A Review of Ablaza by Adam Tedesco


Adam Tedesco’s Ablaza poems walk that razor thin line between the accessibility of imagery and the complete restructuring of how words can interact with each other. Poem after poem feels like a heated mescaline fever-state, but one where you’re just aware enough to keep going, keep walking, taking in each flash and fury of this kaleidoscope existence.

In the first and second poems, Tedesco offers two of my favorite lines, respectively: “Beyond the trees there’s a road where lights string out in slow lines of whip” and “Truth in life a narrow band of frequencies in each breath maybe one part per million”. It’s like driving through the desert and catching snippets of stream-of-consciousness whispering on the midnight radio, white stripes passing in the headlight beams, all alone on a vision quest featuring “elk walk and fire trail,” rock piles and half dead yucca.

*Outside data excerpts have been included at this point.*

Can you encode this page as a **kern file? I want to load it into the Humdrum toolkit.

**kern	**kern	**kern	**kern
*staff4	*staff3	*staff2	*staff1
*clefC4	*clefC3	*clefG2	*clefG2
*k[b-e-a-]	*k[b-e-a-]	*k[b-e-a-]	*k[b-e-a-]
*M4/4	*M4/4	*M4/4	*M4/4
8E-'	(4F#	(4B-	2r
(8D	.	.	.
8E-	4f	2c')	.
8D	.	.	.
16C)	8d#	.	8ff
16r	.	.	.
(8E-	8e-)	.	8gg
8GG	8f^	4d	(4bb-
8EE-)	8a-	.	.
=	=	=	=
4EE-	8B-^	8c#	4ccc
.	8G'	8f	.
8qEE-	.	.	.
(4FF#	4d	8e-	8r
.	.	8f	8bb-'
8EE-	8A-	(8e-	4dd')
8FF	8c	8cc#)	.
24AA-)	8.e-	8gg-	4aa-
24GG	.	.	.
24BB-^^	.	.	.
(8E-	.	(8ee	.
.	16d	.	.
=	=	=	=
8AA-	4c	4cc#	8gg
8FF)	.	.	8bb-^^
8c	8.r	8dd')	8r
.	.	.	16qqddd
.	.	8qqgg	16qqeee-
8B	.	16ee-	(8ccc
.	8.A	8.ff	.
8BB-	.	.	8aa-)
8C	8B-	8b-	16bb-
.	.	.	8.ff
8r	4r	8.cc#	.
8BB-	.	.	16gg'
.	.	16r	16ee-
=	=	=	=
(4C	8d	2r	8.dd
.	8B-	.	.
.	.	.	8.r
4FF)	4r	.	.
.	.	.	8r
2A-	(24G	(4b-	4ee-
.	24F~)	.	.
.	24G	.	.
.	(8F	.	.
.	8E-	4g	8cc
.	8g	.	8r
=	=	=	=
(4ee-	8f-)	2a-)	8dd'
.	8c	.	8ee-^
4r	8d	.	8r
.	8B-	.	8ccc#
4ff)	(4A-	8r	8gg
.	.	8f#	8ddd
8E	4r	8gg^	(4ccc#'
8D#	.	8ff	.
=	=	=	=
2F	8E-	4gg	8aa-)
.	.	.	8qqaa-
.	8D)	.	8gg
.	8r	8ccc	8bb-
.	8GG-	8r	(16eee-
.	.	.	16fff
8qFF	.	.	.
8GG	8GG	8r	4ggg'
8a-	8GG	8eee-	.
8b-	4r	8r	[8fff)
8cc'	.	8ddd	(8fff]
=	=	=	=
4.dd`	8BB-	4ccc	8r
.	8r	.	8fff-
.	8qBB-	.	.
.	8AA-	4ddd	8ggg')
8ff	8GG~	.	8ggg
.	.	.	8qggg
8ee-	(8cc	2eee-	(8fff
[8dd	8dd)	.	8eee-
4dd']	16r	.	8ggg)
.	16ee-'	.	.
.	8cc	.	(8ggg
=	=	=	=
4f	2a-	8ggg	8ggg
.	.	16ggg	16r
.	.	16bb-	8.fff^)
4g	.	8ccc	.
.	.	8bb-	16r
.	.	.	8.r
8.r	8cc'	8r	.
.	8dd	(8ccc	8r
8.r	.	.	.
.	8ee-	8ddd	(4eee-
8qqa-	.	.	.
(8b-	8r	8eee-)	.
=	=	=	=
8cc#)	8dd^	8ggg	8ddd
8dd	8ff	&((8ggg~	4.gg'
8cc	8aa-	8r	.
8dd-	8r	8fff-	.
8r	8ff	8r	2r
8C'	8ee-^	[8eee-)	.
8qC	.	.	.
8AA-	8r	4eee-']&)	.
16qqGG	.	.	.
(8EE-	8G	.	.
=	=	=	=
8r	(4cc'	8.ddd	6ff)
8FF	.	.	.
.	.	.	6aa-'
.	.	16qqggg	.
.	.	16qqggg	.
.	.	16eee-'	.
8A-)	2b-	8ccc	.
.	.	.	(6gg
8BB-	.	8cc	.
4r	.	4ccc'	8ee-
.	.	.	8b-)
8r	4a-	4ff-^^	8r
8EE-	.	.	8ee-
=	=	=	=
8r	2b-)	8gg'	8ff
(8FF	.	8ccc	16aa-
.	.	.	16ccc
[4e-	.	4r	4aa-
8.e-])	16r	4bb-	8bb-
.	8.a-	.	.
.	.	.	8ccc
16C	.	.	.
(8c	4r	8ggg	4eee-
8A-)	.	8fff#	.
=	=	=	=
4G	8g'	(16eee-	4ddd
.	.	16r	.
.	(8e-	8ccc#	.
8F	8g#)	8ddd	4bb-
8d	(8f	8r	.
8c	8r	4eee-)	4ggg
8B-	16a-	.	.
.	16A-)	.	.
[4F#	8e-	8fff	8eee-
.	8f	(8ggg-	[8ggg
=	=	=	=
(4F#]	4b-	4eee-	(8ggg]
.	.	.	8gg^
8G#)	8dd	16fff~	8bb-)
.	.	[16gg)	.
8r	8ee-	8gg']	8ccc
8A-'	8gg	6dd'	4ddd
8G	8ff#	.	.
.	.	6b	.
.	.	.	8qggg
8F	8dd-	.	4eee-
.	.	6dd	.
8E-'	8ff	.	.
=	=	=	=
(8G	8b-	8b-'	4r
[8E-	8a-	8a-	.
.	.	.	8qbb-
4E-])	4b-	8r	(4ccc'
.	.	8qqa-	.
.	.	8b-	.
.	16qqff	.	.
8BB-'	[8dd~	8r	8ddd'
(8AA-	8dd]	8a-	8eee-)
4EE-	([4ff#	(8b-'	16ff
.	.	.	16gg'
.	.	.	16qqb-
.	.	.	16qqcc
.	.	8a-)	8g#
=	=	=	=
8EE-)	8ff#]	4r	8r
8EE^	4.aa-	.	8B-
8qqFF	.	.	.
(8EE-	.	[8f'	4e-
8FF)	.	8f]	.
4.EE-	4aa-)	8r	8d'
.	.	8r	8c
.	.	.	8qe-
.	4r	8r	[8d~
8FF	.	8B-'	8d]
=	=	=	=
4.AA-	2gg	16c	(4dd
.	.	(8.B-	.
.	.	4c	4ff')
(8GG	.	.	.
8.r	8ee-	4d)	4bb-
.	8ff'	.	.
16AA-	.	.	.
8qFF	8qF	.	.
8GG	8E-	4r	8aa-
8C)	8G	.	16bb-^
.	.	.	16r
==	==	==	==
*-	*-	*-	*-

The collection is made more a slipstream journey by not adding any titles to the individual poems (although the first lines are cataloged in a table of contents) and the deeper you go the more consumed you become by the spirit of Ablaza, a near religion by the end, “the one true golden eagle” as Tedesco explains it. The pieces become a whole, like the canopy of individual trees making a forest, sheltering you from guiding stars. There’s a rumble of danger and possibility in the poems, an addictiveness I enjoyed.

When I first encountered Tedesco at a reading of Reality Beach poets (he is the founding editor of that indie publishing house), it was very apparent that image, sound, and experimentalism play major roles in the work he published, and the same traits are featured in his own poems, but he hits that sweet accessible spot, as I noted earlier. This is the kind of experimental poetry that doesn’t drive you away scratching your head, but instead invites you in, asking questions, taking another step deeper to find out what this means, what that means, drawn in by the wordplay, drawn into the darkness toward the distant fire. Keep going. You’ll get there, and Tedesco will be waiting, dancing around the flames, singing Ablaza and enticing you to do the same.

Ablaza isavailable from Lithic Press, and it’s collection only a fool would miss.